[The task]
Send back all the data below, exactly as given.

[Page-level text extractions]
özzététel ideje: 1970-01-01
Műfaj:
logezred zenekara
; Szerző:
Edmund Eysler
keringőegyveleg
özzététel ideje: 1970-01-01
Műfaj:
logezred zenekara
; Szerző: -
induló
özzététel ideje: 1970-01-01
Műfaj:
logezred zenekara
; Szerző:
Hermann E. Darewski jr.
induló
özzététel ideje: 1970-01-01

[Output of the task]
özzététel ideje: 1970-01-01
Műfaj:
logezred zenekara
; Szerző:
Edmund Eysler
keringőegyveleg
özzététel ideje: 1970-01-01
Műfaj:
logezred zenekara
; Szerző: -
induló
özzététel ideje: 1970-01-01
Műfaj:
logezred zenekara
; Szerző:
Hermann E. Darewski jr.
induló
özzététel ideje: 1970-01-01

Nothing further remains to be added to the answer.